Thursday, May 17, 2007

Eat Your Vegetables!

SUMMER SQUASH

Pick three or four smallish zuchinni, and a couple of yellow squash. Wash well, trim off the ends and cut into 1/2" slices. Cook in a small amount of simmering water until tender, about 5 to 10 minutes. Drain well. Shred a little monterey jack cheese; drain the squash again, as they will continue to release water for a little while.
When ready to serve, sprinkle with the cheese, mix gently and serve.

You may also take these squash, and saute them in a little olive oil in a non-stick frying pan. Stir them over high heat, until they begin to brown and soften. Salt and pepper them, and sprinkle with Italian seasonings, or oregano and basil. Add a little water to the pan and stir fry them until the water is gone and the squash are firm but cooked. Serve immediately.

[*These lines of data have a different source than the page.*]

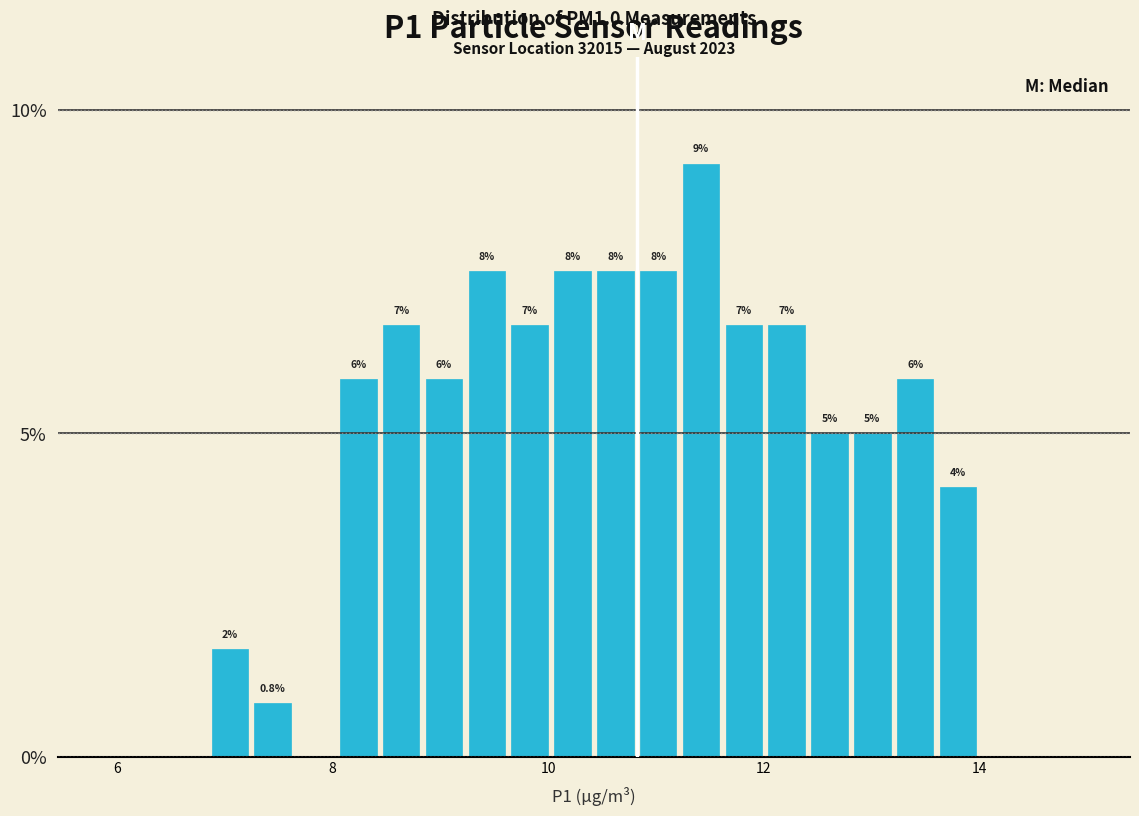

Read against the x-axis, roughly where is the centre of the tallest bar?

11.4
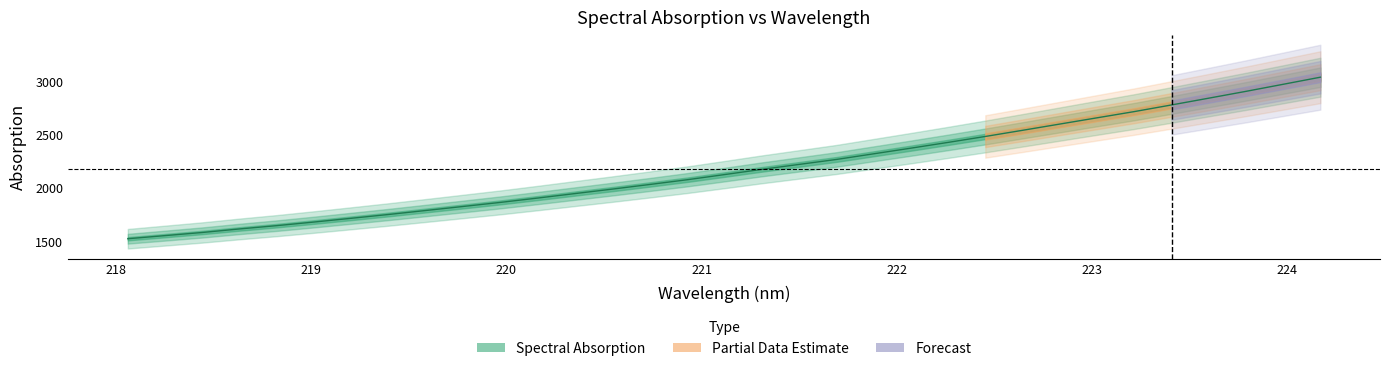

Reading left to right, list all the values displayed in this chart.

218.0596=1524.4	218.2508=1553.5	218.442=1582.9	218.6332=1616.1	218.8244=1647.0	219.0156=1680.8	219.2067=1715.9	219.3979=1751.5	219.589=1788.9	219.7801=1826.6	219.9712=1864.7	220.1623=1905.3	220.3533=1947.2	220.5444=1988.9	220.7354=2032.1	220.9264=2076.3	221.1174=2124.3	221.3083=2173.2	221.4993=2219.4	221.6902=2265.7	221.8812=2318.6	222.0721=2371.4	222.263=2425.5	222.4538=2481.0	222.6447=2538.6	222.8355=2597.0	223.0264=2655.4	223.2172=2713.6	223.408=2775.8	223.5987=2839.1	223.7895=2902.9	223.9802=2969.0	224.1709=3035.3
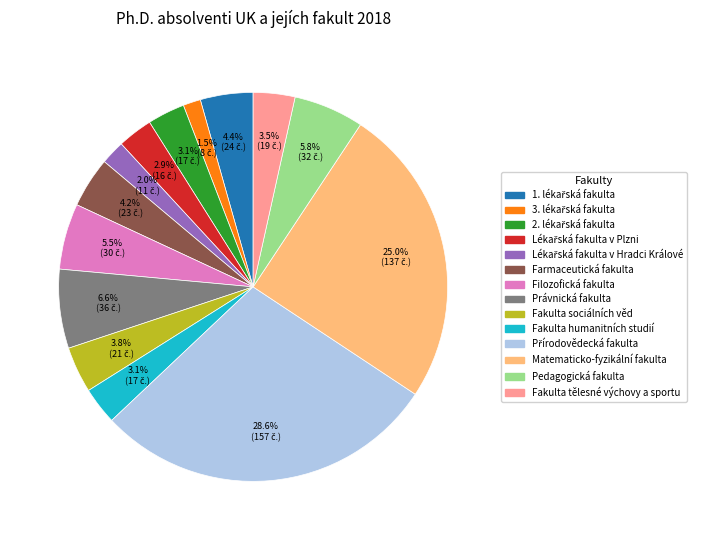

Is it true that Právnická fakulta is 7% of the pie?

True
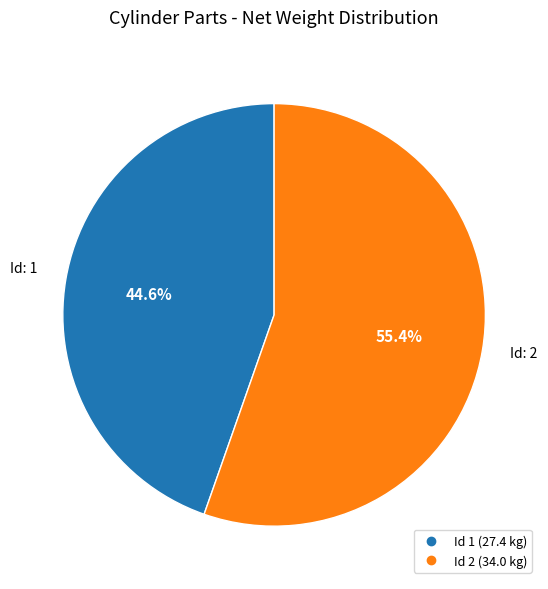

Does any single category account for the majority?

Yes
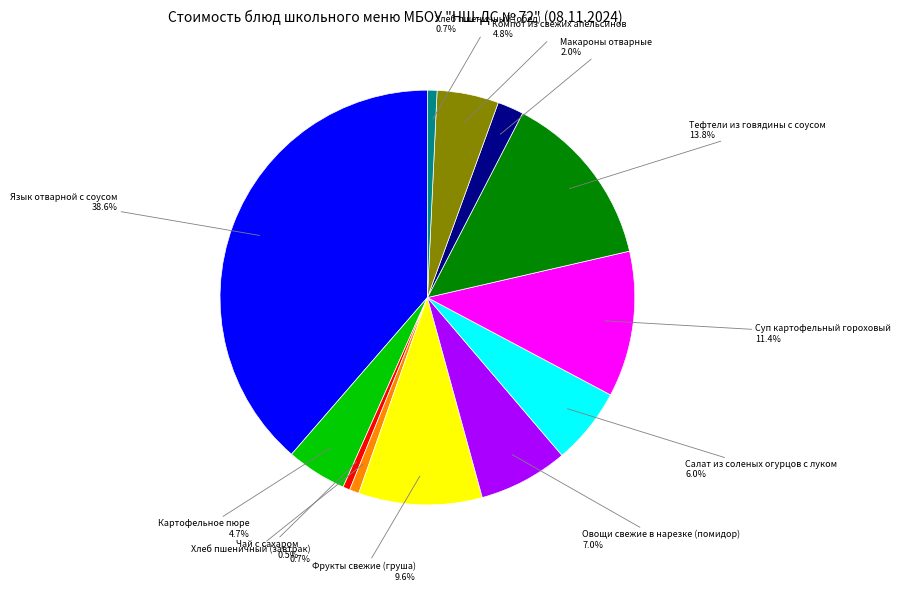

What is the ratio of the value at Салат из соленых огурцов с луком to the value at Хлеб пшеничный (обед)?

8.0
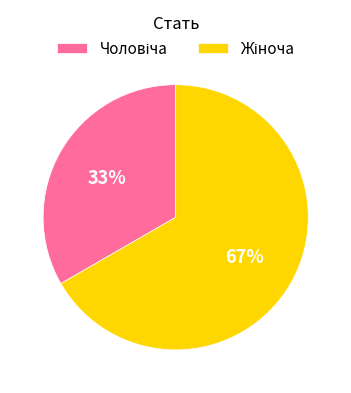

To the nearest percent, what is the average slice percentage?

50%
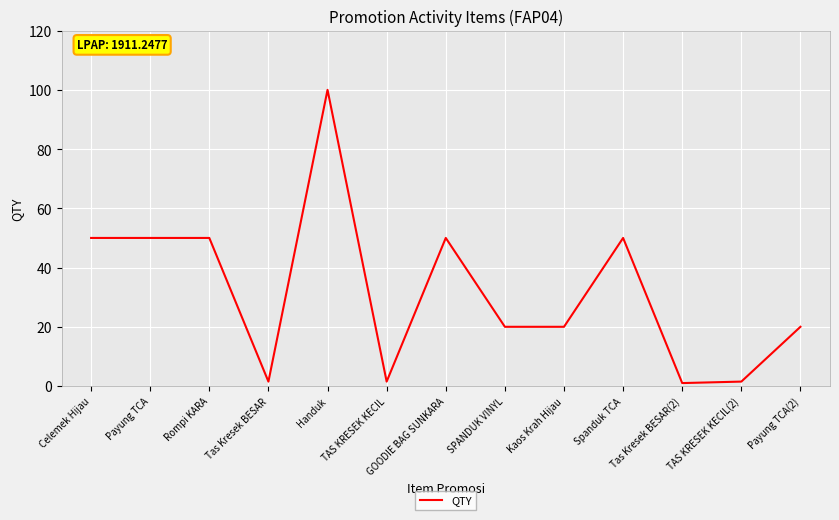

How many categories are shown in the chart?

13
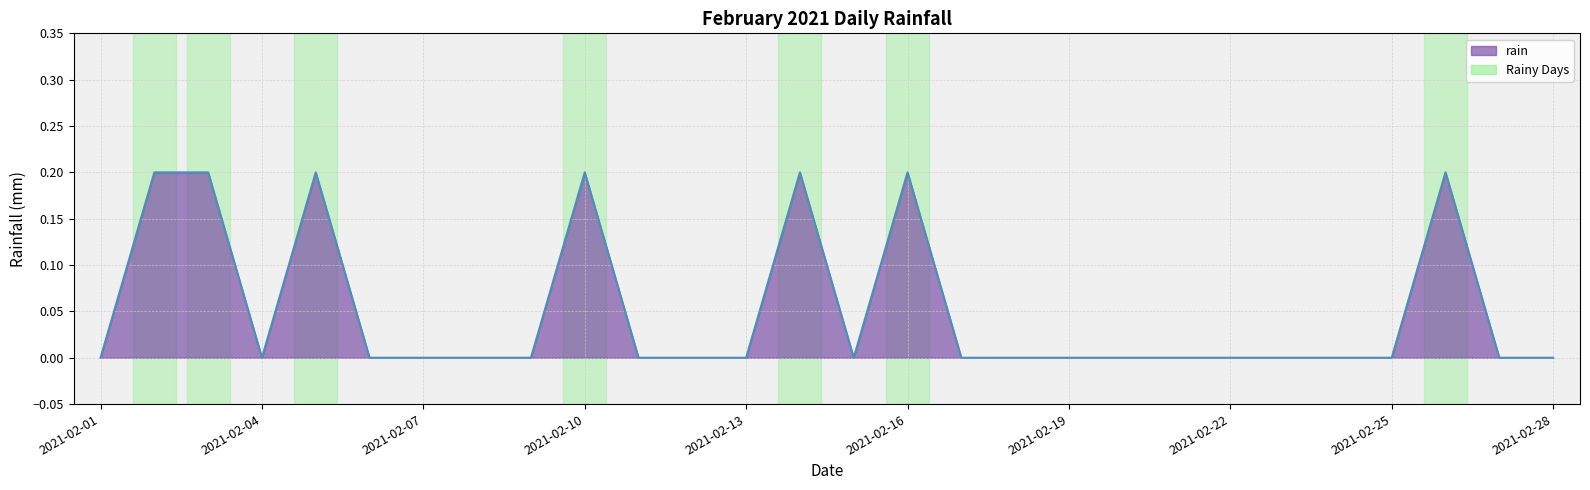

Reading right to left, what are all the values shown in this chart?

0.0	0.0	0.2	0.0	0.0	0.0	0.0	0.0	0.0	0.0	0.0	0.0	0.2	0.0	0.2	0.0	0.0	0.0	0.2	0.0	0.0	0.0	0.0	0.2	0.0	0.2	0.2	0.0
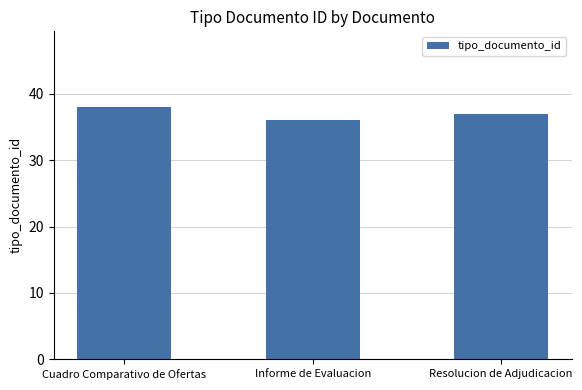

At which category does the chart reach its minimum across all series?

Informe de Evaluacion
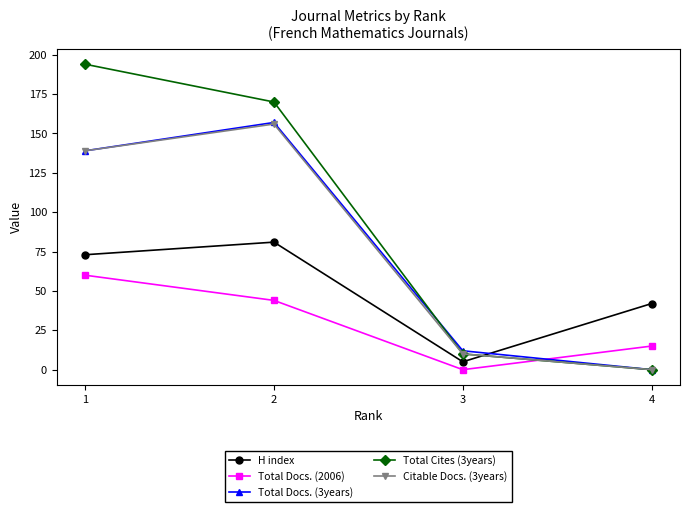

After their last crossing, which series has the higher values: H index or Citable Docs. (3years)?

H index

Saute the squash in a bit of hot olive oil, with half an onion and clove of garlic, minced until almost soft. Season the squash and turn into a serving bowl. Add a fresh diced tomato and mix. Serve immediately.

BROCCOLI AND CARROTS

Wash two pieces of broccoli thoroughly and trim into bite size pieces; place on paper towels to drain and set aside. Wash three carrots, peel and slice diagonally at an angle. Heat oil in a frying pan; when hot, add the carrots. Reduce heat to medium and stir fry the carrots until they begin to brown. Add the broccoli and continue to cook them until the broccoli begin to brown, also. Both these vegetables will be a bright color. Add a little water or chicken broth to the frying pan, cover and bring to a boil. Reduce the heat and simmer for 10 -15 minutes until tender. Drain and serve immediately.

1 comment:

Ginger said...

I always liked that first summer squash recipe when you added a little crumbled bacon to it too.